16. August 2021, Lebenslanges Lernen

Augmented Reality von Artivive küsst die Kunst in die Moderne

Wisst ihr noch, als man versuchte heimlich das Handy rauszuholen, um ein schönes Bild im Museum zu fotografieren? Sich dabei nervös umgeschaut hat? Die Zeiten sind definitiv vorbei. Stolz trägt man das Smartphone in der Hand, denn es ist ein zentrales Element von so mancher Ausstellung geworden. Das zeigt Artivive auf beeindruckende Art durch ihre App, die mit Augmented Reality (AR) moderne und klassische Kunstwerke mit digitalen Elementen erweitert und ins 21. Jahrhundert holt.
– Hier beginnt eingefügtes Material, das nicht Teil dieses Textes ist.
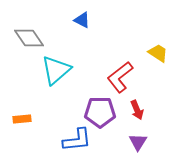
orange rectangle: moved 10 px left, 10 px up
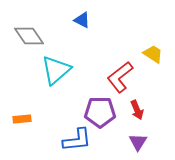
gray diamond: moved 2 px up
yellow trapezoid: moved 5 px left, 1 px down
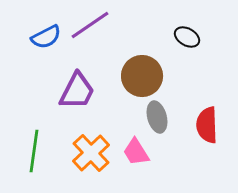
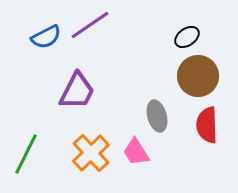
black ellipse: rotated 65 degrees counterclockwise
brown circle: moved 56 px right
gray ellipse: moved 1 px up
green line: moved 8 px left, 3 px down; rotated 18 degrees clockwise
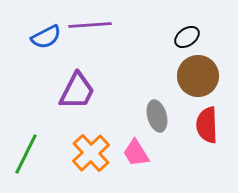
purple line: rotated 30 degrees clockwise
pink trapezoid: moved 1 px down
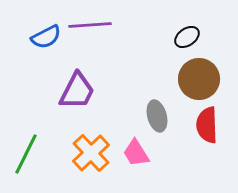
brown circle: moved 1 px right, 3 px down
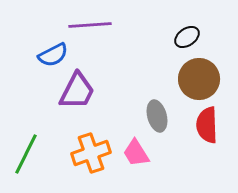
blue semicircle: moved 7 px right, 18 px down
orange cross: rotated 24 degrees clockwise
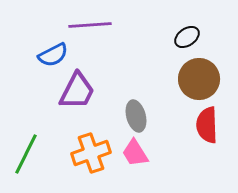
gray ellipse: moved 21 px left
pink trapezoid: moved 1 px left
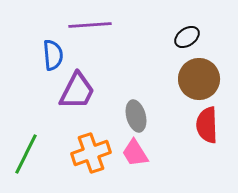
blue semicircle: rotated 68 degrees counterclockwise
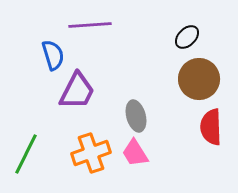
black ellipse: rotated 10 degrees counterclockwise
blue semicircle: rotated 12 degrees counterclockwise
red semicircle: moved 4 px right, 2 px down
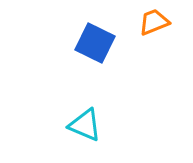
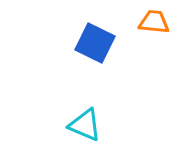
orange trapezoid: rotated 28 degrees clockwise
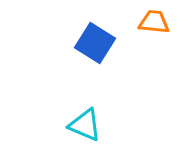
blue square: rotated 6 degrees clockwise
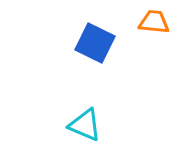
blue square: rotated 6 degrees counterclockwise
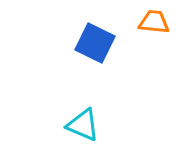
cyan triangle: moved 2 px left
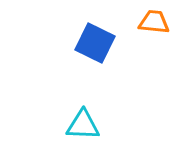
cyan triangle: rotated 21 degrees counterclockwise
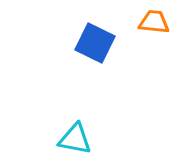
cyan triangle: moved 8 px left, 14 px down; rotated 9 degrees clockwise
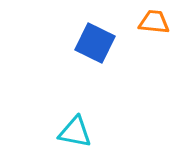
cyan triangle: moved 7 px up
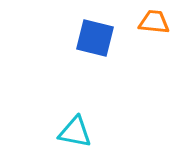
blue square: moved 5 px up; rotated 12 degrees counterclockwise
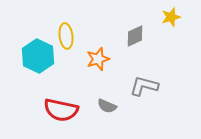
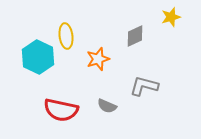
cyan hexagon: moved 1 px down
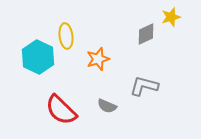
gray diamond: moved 11 px right, 2 px up
red semicircle: rotated 32 degrees clockwise
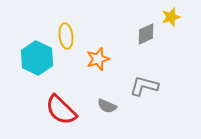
cyan hexagon: moved 1 px left, 1 px down
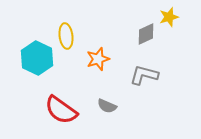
yellow star: moved 2 px left
gray L-shape: moved 11 px up
red semicircle: rotated 8 degrees counterclockwise
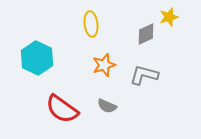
yellow ellipse: moved 25 px right, 12 px up
orange star: moved 6 px right, 6 px down
red semicircle: moved 1 px right, 1 px up
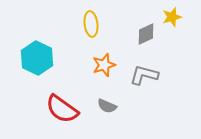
yellow star: moved 3 px right
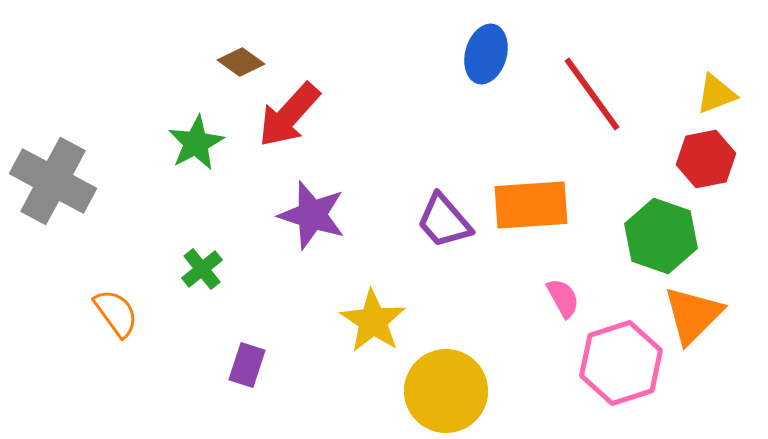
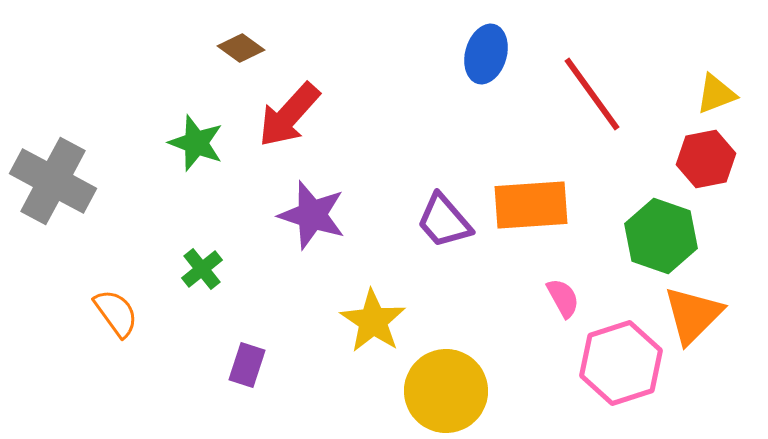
brown diamond: moved 14 px up
green star: rotated 24 degrees counterclockwise
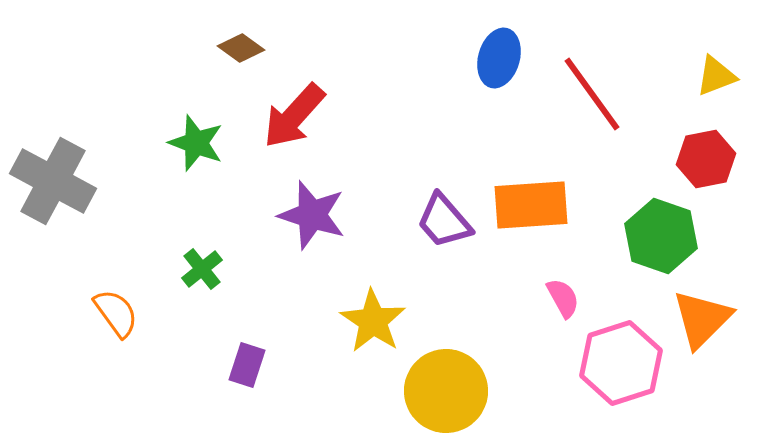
blue ellipse: moved 13 px right, 4 px down
yellow triangle: moved 18 px up
red arrow: moved 5 px right, 1 px down
orange triangle: moved 9 px right, 4 px down
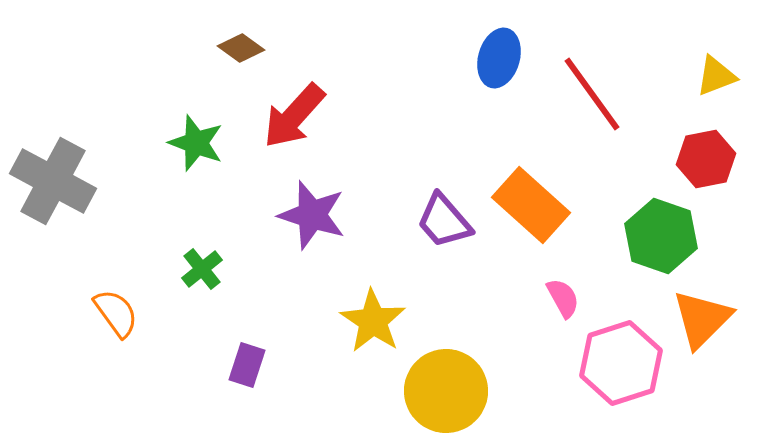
orange rectangle: rotated 46 degrees clockwise
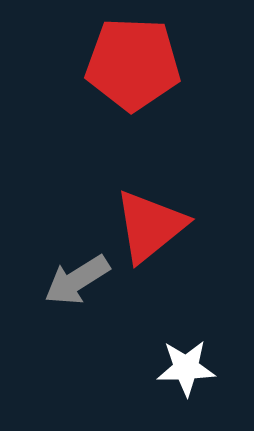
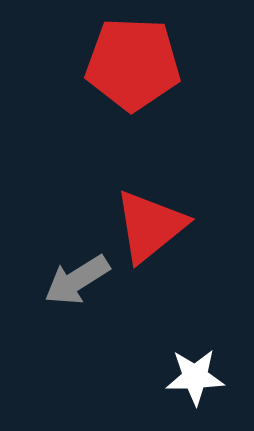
white star: moved 9 px right, 9 px down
Neue Barrieren durch alte Ehrfurcht

Kunst und Interaktion, das war früher nicht denkbar. Kunstwerke waren dazu da, ehrfürchtig bestaunt zu werden. Mit neuen Generationen ziehen jedoch andere Zeiten auf. „Die Generation Z hat andere Prioritäten. Es zählen weniger Besitztümer, sondern eher Erlebnisse. Durch Technologien wie Augmented Reality werden traditionelle Kunstwerke erlebbar. Und dies kommt auch gut auf dem Social Media Feed an“, sagt Sergiu Ardelean, Gründer von Artivive. Audioguides und lange Texte würden sie eher abschrecken, sich mit einer Ausstellung zu befassen. Deshalb beschlossen er und sein Co-Gründer Codin Popescu aus dem Museumsbesuch ein Erlebnis zu machen und die bestehenden Barrieren abzubauen. Sergiu arbeitete davor als Creative Director in Werbeagenturen und erkannte in der Arbeit mit AR das Potential für die Kunst- und Kulturbranche.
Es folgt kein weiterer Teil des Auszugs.